# **Data Pipeline Notebook**

### Stages of the Data Pipeline: 
1.   Environment Setup 
2.   Raw Data Processing
3.   Data Refining and Database Insertion 


Note: 
- Given the amount of time to create the project from scratch, the pipeline runs as best as it can. Given a little bit more time, most issues should be resolved. I have listed issues below:
  - There was some difficulty in running the notebooks on my local computer but I improvised and moved the work onto Google Drive and processed the data on Google Colab. There seemed to be quite a few environment problems on local computer. 
  - Relative file paths need to be used instead of absolute paths. 
  - Need to make code more robust to file name differences to make sure code can generalize well to unknown file types and different names.  
  - There was an issue trying to rearrange date format for the transaction table although code has been written to resolve the issue, it didn't seem to work in this case even after looking into documentation.
  - Exploratory data analysis should have been done on CSV files to further understand values to be inserted into the database. This would include counting the number of duplicates, anomaly detection, etc.   
- An ideal data pipeline should flow without having data be reset. This needs to be fixed although the pipeline runs as best I could make it. 

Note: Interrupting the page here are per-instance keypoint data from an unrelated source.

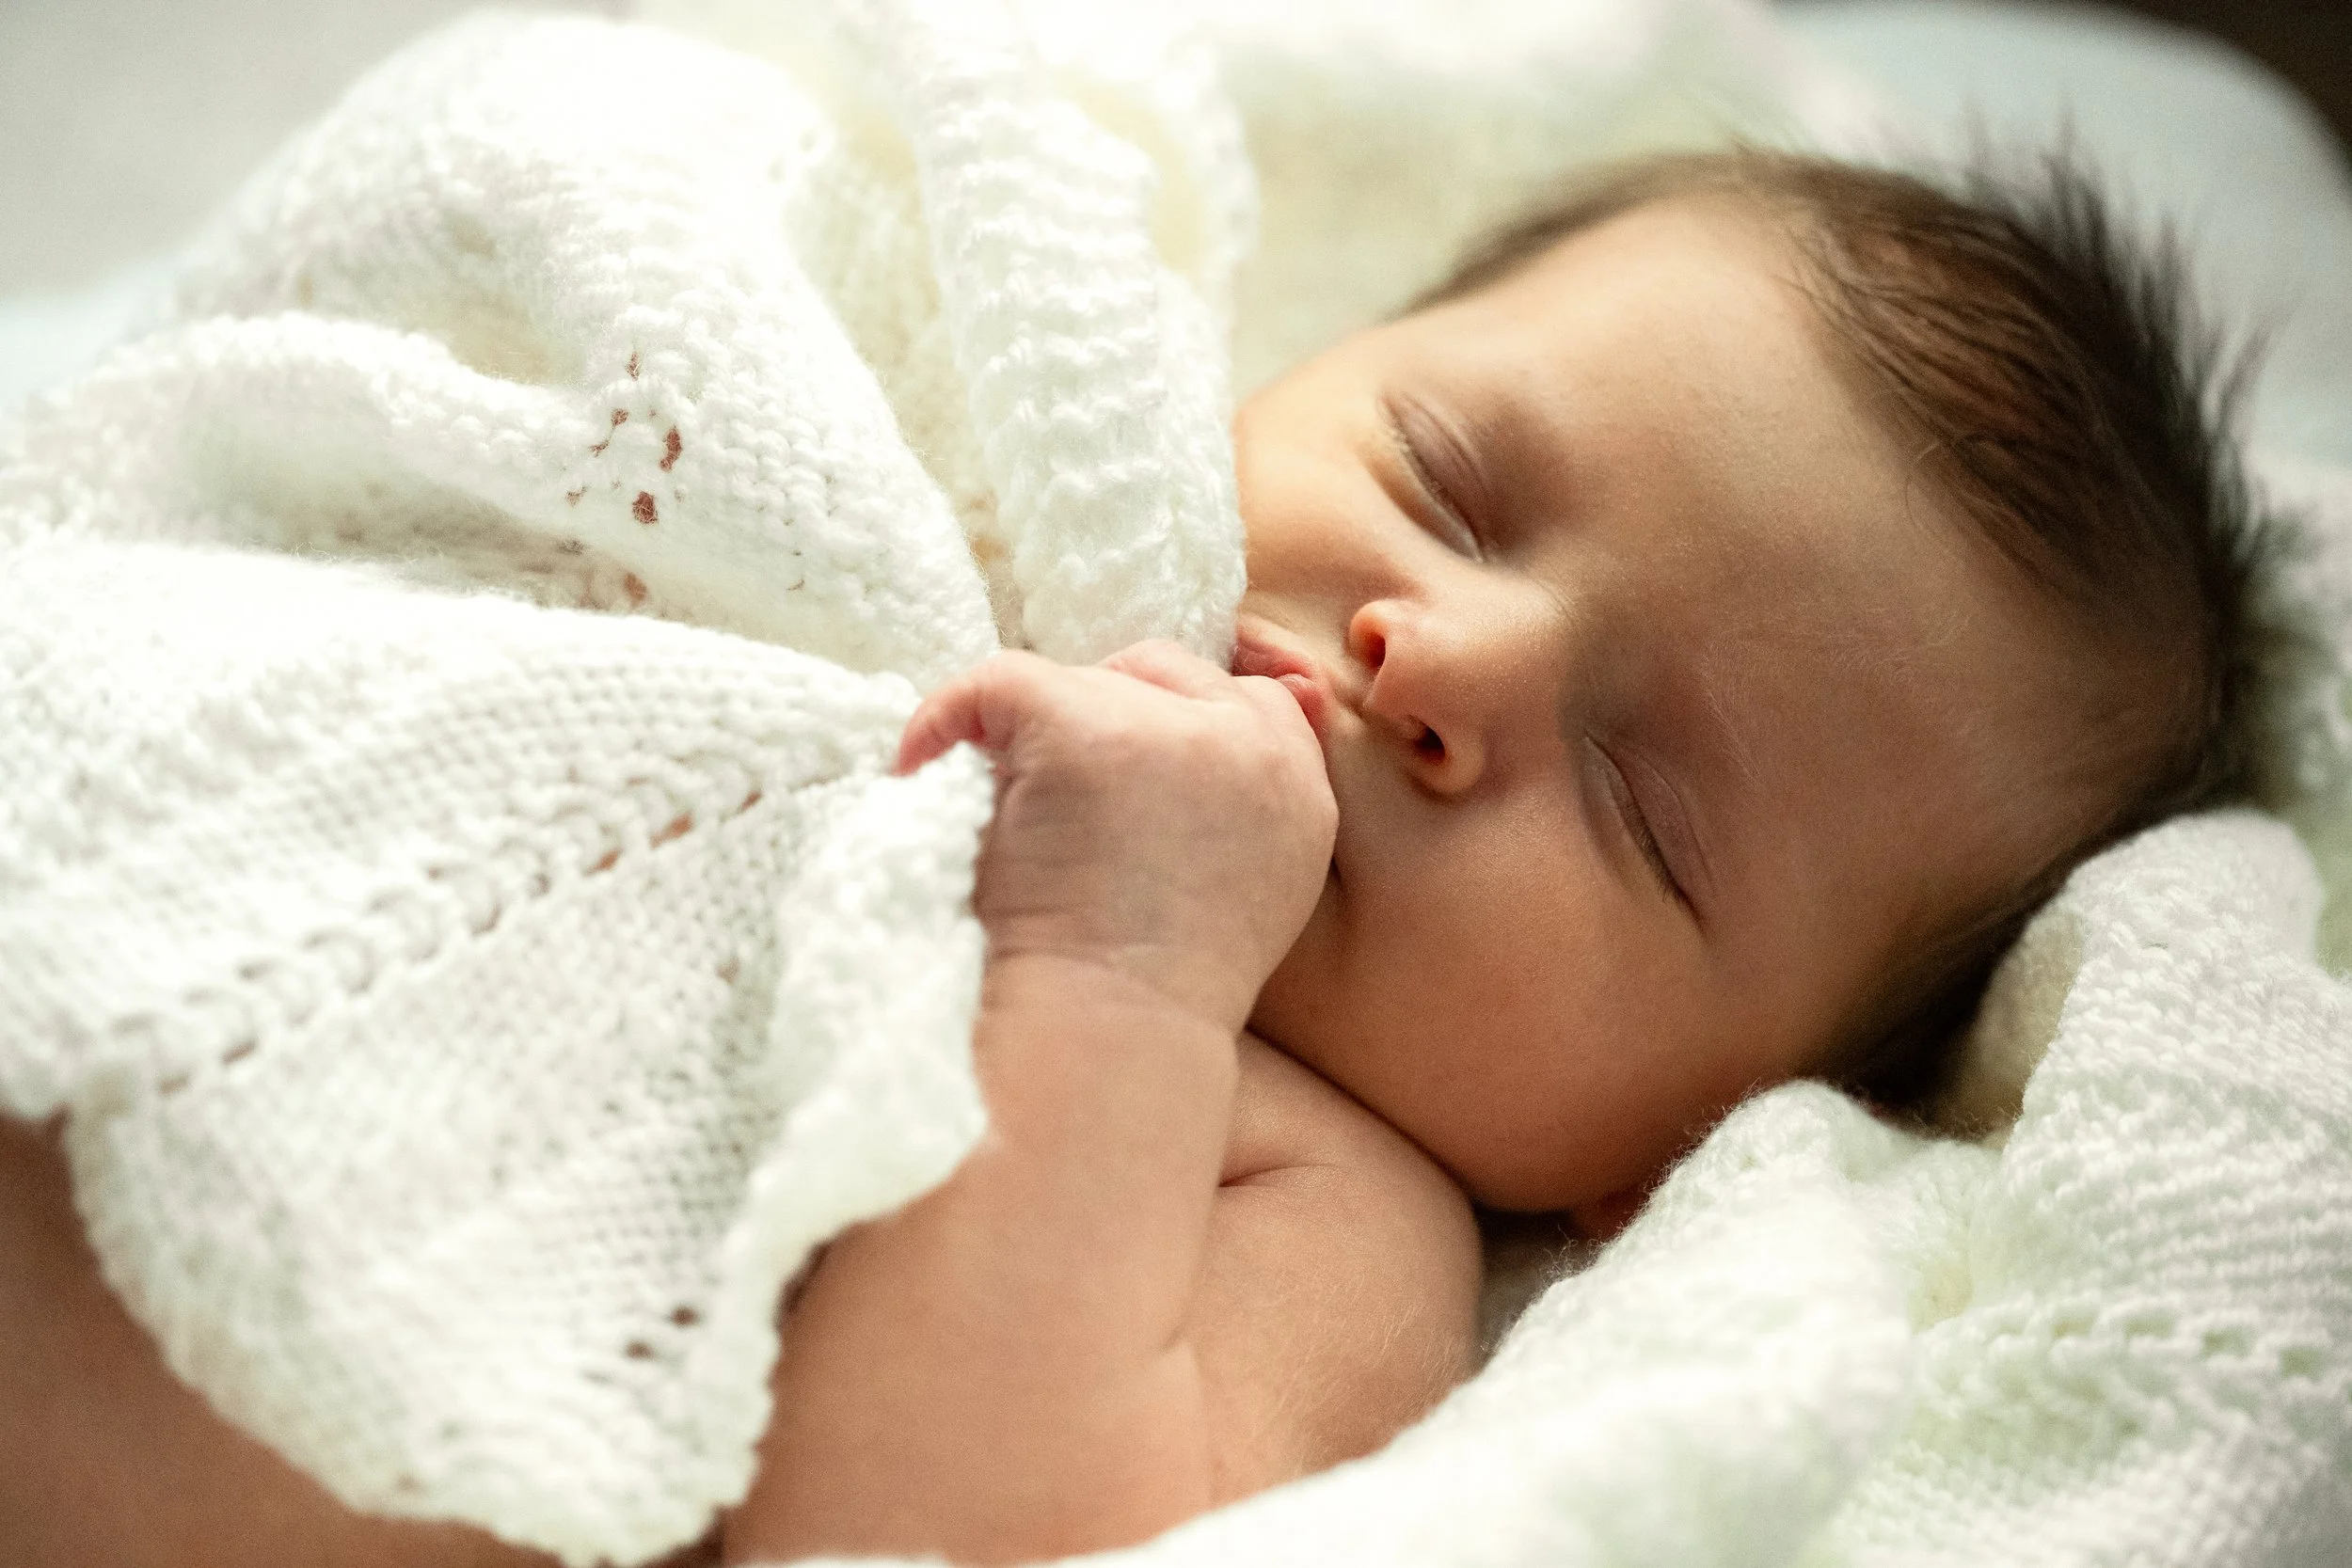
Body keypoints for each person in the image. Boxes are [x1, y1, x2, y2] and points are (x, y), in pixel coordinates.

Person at [0, 149, 2280, 1568]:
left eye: (1642, 812)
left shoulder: (1324, 1204)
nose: (1435, 653)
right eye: (1452, 477)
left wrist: (1113, 973)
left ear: (1663, 1150)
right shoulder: (918, 495)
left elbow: (929, 1536)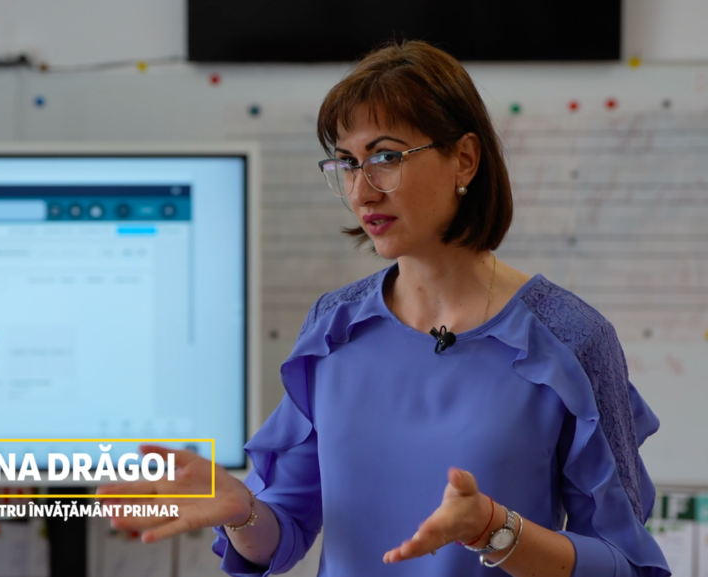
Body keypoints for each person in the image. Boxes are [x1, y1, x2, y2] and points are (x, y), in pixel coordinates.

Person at [97, 40, 671, 576]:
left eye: (385, 156)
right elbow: (282, 531)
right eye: (347, 163)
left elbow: (624, 562)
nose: (361, 190)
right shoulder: (334, 327)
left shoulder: (569, 336)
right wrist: (241, 510)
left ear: (464, 159)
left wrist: (496, 531)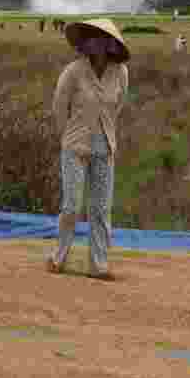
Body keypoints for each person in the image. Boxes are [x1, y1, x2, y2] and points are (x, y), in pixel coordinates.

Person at [49, 18, 130, 280]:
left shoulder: (120, 73)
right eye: (89, 37)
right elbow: (59, 108)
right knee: (71, 205)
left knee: (101, 208)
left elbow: (117, 107)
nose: (93, 42)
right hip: (74, 146)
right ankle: (58, 257)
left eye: (99, 37)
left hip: (105, 146)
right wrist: (69, 138)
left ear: (110, 43)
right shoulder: (73, 72)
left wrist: (104, 134)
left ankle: (99, 265)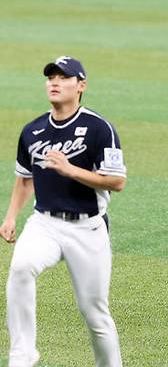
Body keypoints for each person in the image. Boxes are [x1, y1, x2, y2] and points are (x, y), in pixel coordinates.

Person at [0, 56, 125, 366]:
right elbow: (25, 179)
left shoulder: (99, 128)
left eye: (63, 77)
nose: (54, 82)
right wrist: (12, 216)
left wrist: (72, 171)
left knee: (95, 313)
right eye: (50, 77)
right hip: (44, 223)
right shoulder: (33, 130)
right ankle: (22, 354)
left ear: (80, 86)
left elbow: (117, 181)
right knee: (20, 268)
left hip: (88, 228)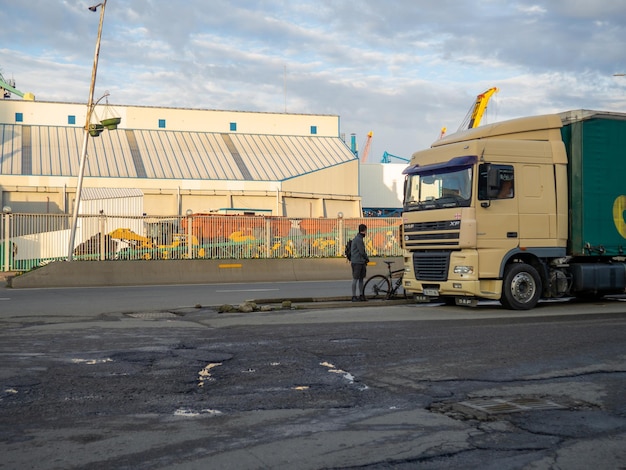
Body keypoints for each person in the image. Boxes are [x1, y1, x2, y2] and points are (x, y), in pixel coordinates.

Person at [350, 224, 369, 302]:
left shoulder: (357, 238)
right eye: (366, 231)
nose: (366, 232)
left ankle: (361, 295)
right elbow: (362, 251)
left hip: (358, 261)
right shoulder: (358, 239)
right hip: (358, 262)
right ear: (364, 230)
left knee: (360, 279)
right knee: (356, 279)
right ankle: (354, 296)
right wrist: (367, 258)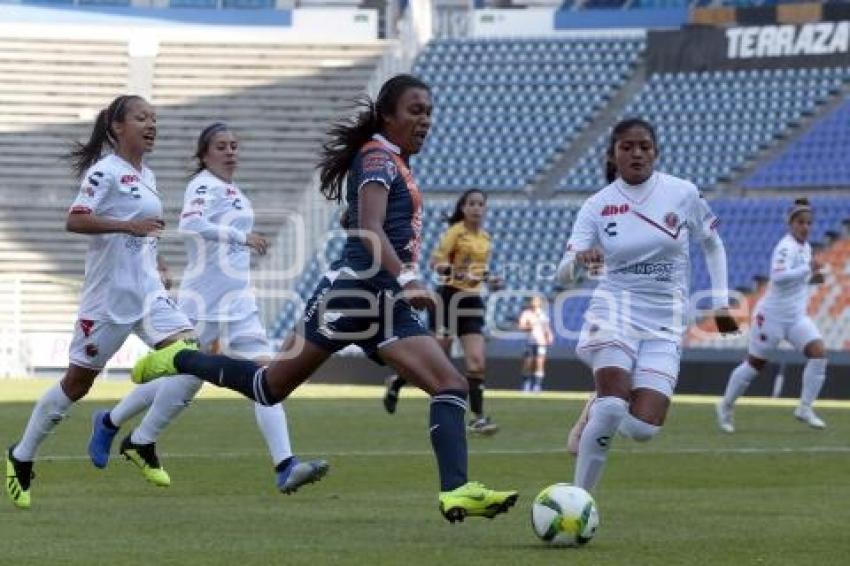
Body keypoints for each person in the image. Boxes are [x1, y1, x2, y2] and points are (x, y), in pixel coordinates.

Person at [128, 74, 518, 523]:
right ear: (388, 116)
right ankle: (178, 359)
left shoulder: (394, 161)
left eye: (429, 111)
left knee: (450, 386)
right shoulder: (376, 157)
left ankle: (457, 490)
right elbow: (369, 228)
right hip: (353, 293)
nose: (425, 119)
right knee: (269, 386)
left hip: (385, 301)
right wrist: (409, 276)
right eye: (415, 110)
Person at [88, 123, 329, 493]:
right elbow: (190, 222)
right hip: (203, 303)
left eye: (234, 145)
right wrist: (241, 236)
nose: (230, 151)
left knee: (267, 381)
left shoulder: (234, 191)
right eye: (221, 146)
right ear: (204, 154)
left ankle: (286, 465)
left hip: (239, 303)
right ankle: (119, 427)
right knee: (184, 381)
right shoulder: (203, 185)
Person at [5, 95, 202, 509]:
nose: (152, 124)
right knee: (77, 384)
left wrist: (157, 258)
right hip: (107, 299)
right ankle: (21, 456)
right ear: (117, 127)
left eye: (154, 118)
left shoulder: (147, 173)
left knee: (192, 359)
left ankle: (141, 440)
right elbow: (75, 219)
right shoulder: (104, 172)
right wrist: (127, 225)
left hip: (149, 294)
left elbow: (142, 231)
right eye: (142, 118)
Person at [556, 117, 739, 493]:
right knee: (612, 408)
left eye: (644, 146)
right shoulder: (597, 206)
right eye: (627, 147)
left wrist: (720, 301)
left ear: (656, 152)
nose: (636, 153)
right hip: (615, 311)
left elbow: (712, 243)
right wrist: (579, 261)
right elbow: (563, 274)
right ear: (613, 154)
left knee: (642, 429)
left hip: (665, 320)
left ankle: (598, 402)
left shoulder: (682, 192)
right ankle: (580, 501)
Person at [382, 189, 502, 435]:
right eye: (472, 204)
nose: (477, 208)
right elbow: (436, 264)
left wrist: (491, 279)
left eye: (481, 204)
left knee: (477, 362)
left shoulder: (486, 238)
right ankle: (398, 380)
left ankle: (477, 418)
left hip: (471, 300)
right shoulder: (455, 233)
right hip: (448, 299)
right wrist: (458, 274)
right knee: (438, 357)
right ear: (464, 208)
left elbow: (479, 270)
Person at [716, 198, 828, 432]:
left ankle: (804, 408)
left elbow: (800, 279)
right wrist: (807, 269)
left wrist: (814, 276)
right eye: (800, 222)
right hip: (772, 317)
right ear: (791, 224)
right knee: (755, 364)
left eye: (809, 223)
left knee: (818, 354)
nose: (805, 227)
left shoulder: (806, 248)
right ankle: (725, 406)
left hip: (796, 317)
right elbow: (777, 277)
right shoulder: (785, 247)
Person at [518, 295, 554, 393]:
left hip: (541, 342)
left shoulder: (543, 314)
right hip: (530, 342)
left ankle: (537, 385)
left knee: (540, 363)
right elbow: (521, 326)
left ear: (540, 303)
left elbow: (546, 328)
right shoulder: (526, 313)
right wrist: (529, 326)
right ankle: (526, 384)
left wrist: (549, 336)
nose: (534, 303)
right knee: (528, 363)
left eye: (536, 301)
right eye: (533, 301)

## Stage 1 - Environment Setup

In [None]:
from google.colab import drive
drive.mount('/content/drive') # Retrieve data from Google Cloud

Drive already mounted at /content/drive; to attempt to forcibly remount, call drive.mount("/content/drive", force_remount=True).


In [None]:
!pip install pyspark # Downloading Pyspark Library



In [20]:
import re
from datetime import datetime as dt
import datetime
from pyspark.sql.functions import *
import os
import fnmatch

# Import the SparkSession class
from pyspark.sql import SparkSession
from pyspark.sql.types import StringType, StructField, StructType, IntegerType

# Create SparkSession object
spark = SparkSession.builder \
                    .master('local[*]') \
                    .appName('Cape AI App') \
                    .getOrCreate()

## Stage 2 - Raw Data Processing

In [None]:
%run /content/drive/MyDrive/data_engineer_assessment/Raw_Zone.ipynb

Reading customer file...
Cleaning customer file data...

First 5 rows of Customer data:
+----------+-------------------+-----------------+------------+-----------------+---------------+
|customerid|          birthdate|bank_account_type|   bank_name|employment_status|education_level|
+----------+-------------------+-----------------+------------+-----------------+---------------+
|      1000|1973-10-10 00:00:00|          Savings|Capitec Bank|             null|           null|
|      1001|1986-01-21 00:00:00|          Savings|Capitec Bank|        Permanent|           null|
|      1002|1987-04-01 00:00:00|          Savings|   Tyme Bank|             null|           null|
|      1003|1991-07-19 00:00:00|          Savings|Capitec Bank|        Permanent|           null|
|      1004|1982-11-22 00:00:00|          Savings|Capitec Bank|        Permanent|           null|
+----------+-------------------+-----------------+------------+-----------------+---------------+
only showing top 5 rows

Print

## Stage 3 - Data Refining and Database Insertion

In [25]:
%run /content/drive/MyDrive/data_engineer_assessment/Refined_Zone.ipynb

Backup performed successfully!
Data Saved as backupdatabase.sql


### Querying Database for Credit Balance of Customers

In [26]:
connection = sqlite3.connect("/content/drive/MyDrive/data_engineer_assessment/refined_zone/CustomerTransactions.db")
crsr = connection.cursor()


schema = StructType([
# Define the name field
StructField('Customer_id', IntegerType(), True),
# Add the age field
StructField('Credit_Balance', IntegerType(), True),
])

transaction_sql_command = """SELECT customer_id, SUM(transaction_amount) from factTransactions
                              group by customer_id"""

crsr.execute(transaction_sql_command)

output = crsr.fetchall()
df = spark.createDataFrame(output, schema=schema)
df.show(5)

connection.close()

+-----------+--------------+
|Customer_id|Credit_Balance|
+-----------+--------------+
|       1000|           185|
|       1003|           -31|
|       1004|          -115|
|       1005|           255|
|       1006|          -598|
+-----------+--------------+
only showing top 5 rows